List of tasks:
**a.** According to the passage on Stoneman's cavalry columns, how many men were in Wheeler's 6th Tennessee (CS) Cavalry?
**b.** Print the part of the Stoneman's cavalry passage starting with "Stoneman’s intent was" and going on through "close on Martinsville.".
**c.** Summarize the passage on Stoneman's cavalry columns in two sentences.

One of those columns was Colonel John Miller’s 8th and 13th Tennessee Cavalry, returning from Wytheville.  Miller’s force made a two day march from Porter’s Ford to rejoin the main group at Taylorsville on the 8th.

Stoneman’s intent was for Colonel William Palmer, of 1st Brigade, to have Colonel Luther Trowbridge’s 10th Michigan Cavalry to retire to Martinsville. But, “By some misunderstanding of the order he marched by way of Kennedy’s Gap with his entire brigade to Martinsville.”  Meanwhile, Trowbridge retired from Salem by way of Rocky Mount to close on Martinsville.

On the morning of April 8, the 10th Michigan camped Jones Creek outside Martinsville, tired from a 36-mile march.  But before the troopers could settle, Confederate scouts caused a bit of a stir.  These were from Colonel Colonel James T. Wheeler’s 6th Tennessee (CS) Cavalry, numbering over 400.  Assuming the force was just a few hundred, Trowbridge had two of his companies charge the Confederate camp. But this simply stirred a hornets nest. A Confederate counter-attack soon pinned the two lead Michigan companies.  Only by engaging with the remainder of the regiment was Trowbridge able to drive Wheeler’s Tennesseeans back.  The fighting concluded mid-morning.  Shortly after, Palmer’s column arrived at Martinsville.  Federal casualties were 1 killed and five wounded.

The furthest of Stoneman’s columns was Major William Wagner’s 15th Pennsylvania Cavalry.  On April 7, Wagner’s column destroyed bridges on the Otter River and moved toward Lynchburg.  The 15th Pennsylvania encountered the outside defenses of Lynchburg the following morning.  Well fortified, but defended by only a few hundred men, Lynchburg was still too tough an objective for a lone cavalry regiment.  Wagner’s troopers skirmished briefly with the garrison pickets, then turned away from the city.  But this demonstration apparently was enough to prompt a message warning General Robert E. Lee, who was by that time reaching Appomattox Court House to the east.  (This engagement rated a Civil War Trails marker.)

After briefly standing to invite a counterattack, Wagner turned south to rejoin the main group.  As the Pennsylvanians withdrew, they were harassed by mounted bushwackers:

The bushwackers were more annoying this day, and exhibited greater boldness in their operations. Heretofore they had been satisfied to take a long shot at the column which, while it may have pleased them, did us no harm, but now they boldly road up to within a few hundred yards of the rear guard, fired a volley and then raced off.  They kept this up for six or seven miles and were successful in shooting one horse.  To stop this annoyance, one company was placed in ambush and waited till the enemy came along, and then suddenly fired on them at close range, killing two and taking several of their horses.  This put a stop to their operations for that day.

Wagner’s column passed through Rocky Mount on the 9th and stopped within seven miles of Martinsville.  Hearing of a Confederate force in that area, Wagner took a cross-country route and effected a night march to avoid any traps.

… Wagner took to the left across the country, forded a river, and that night passed so close to the rebel troops that strict orders were given to light no matches, nor talk loud, and to hold the sabers to prevent them rattlling.  The march was kept up all night and was a continuous one of twenty-four hours.

Data extract:

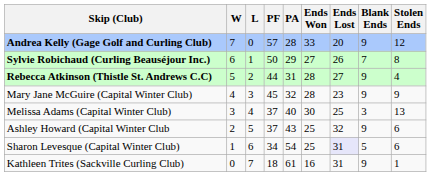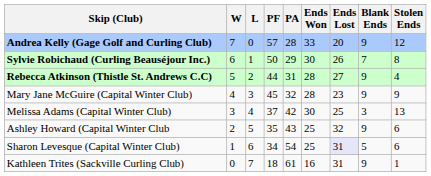Sylvie Robichaud (Curling Beauséjour Inc.) | Ends Won: 27 -> 30
Melissa Adams (Capital Winter Club) | PA: 40 -> 42
Ashley Howard (Capital Winter Club | PF: 37 -> 35
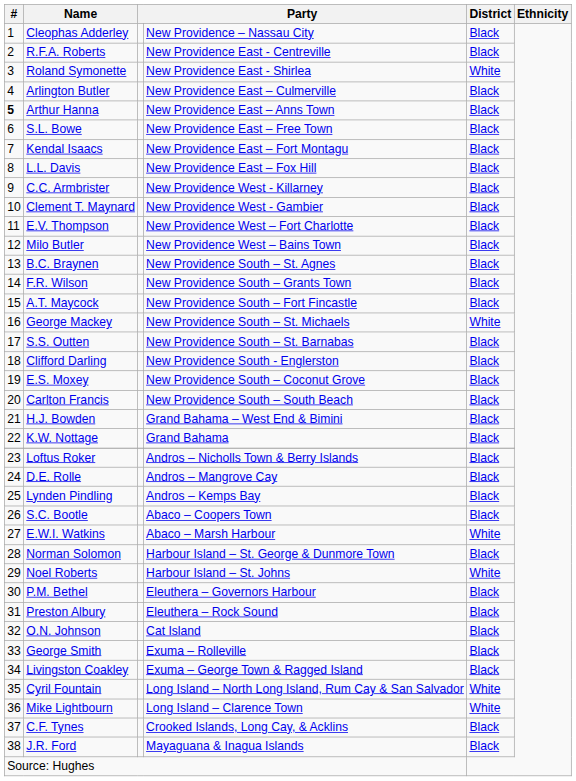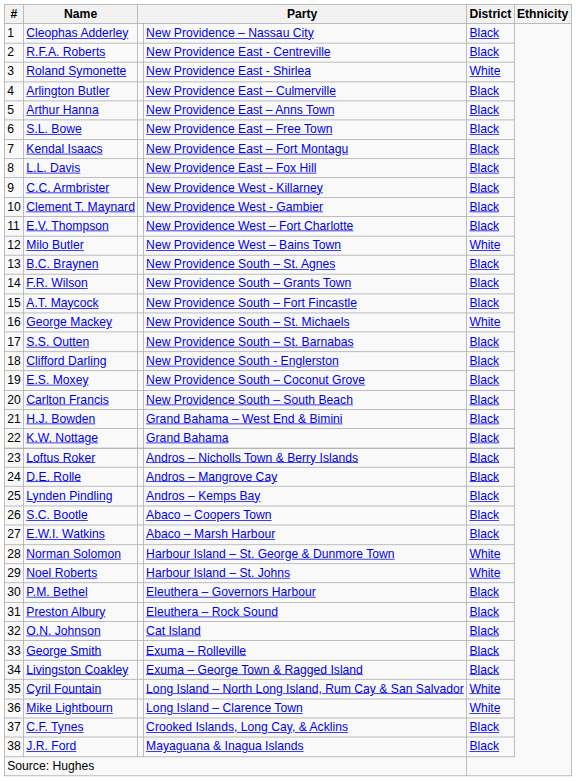Arthur Hanna | #: bold -> normal
Milo Butler | District: Black -> White
E.W.I. Watkins | District: White -> Black
Norman Solomon | District: Black -> White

Responses to the exercise:
**a.** Over 400.

**b.**
Stoneman’s intent was for Colonel William Palmer, of 1st Brigade, to have Colonel Luther Trowbridge’s 10th Michigan Cavalry to retire to Martinsville. But, “By some misunderstanding of the order he marched by way of Kennedy’s Gap with his entire brigade to Martinsville.”  Meanwhile, Trowbridge retired from Salem by way of Rocky Mount to close on Martinsville.

**c.** On April 8 near Martinsville, Trowbridge's 10th Michigan Cavalry charged Wheeler's 6th Tennessee Cavalry, and the whole regiment was needed to drive the Confederates back after a counterattack pinned the two lead companies. Wagner's 15th Pennsylvania Cavalry reached the defenses of Lynchburg, skirmished briefly, and turned south, ambushing the mounted bushwhackers who harassed it and making a continuous twenty-four-hour march that passed close to Confederate troops at night.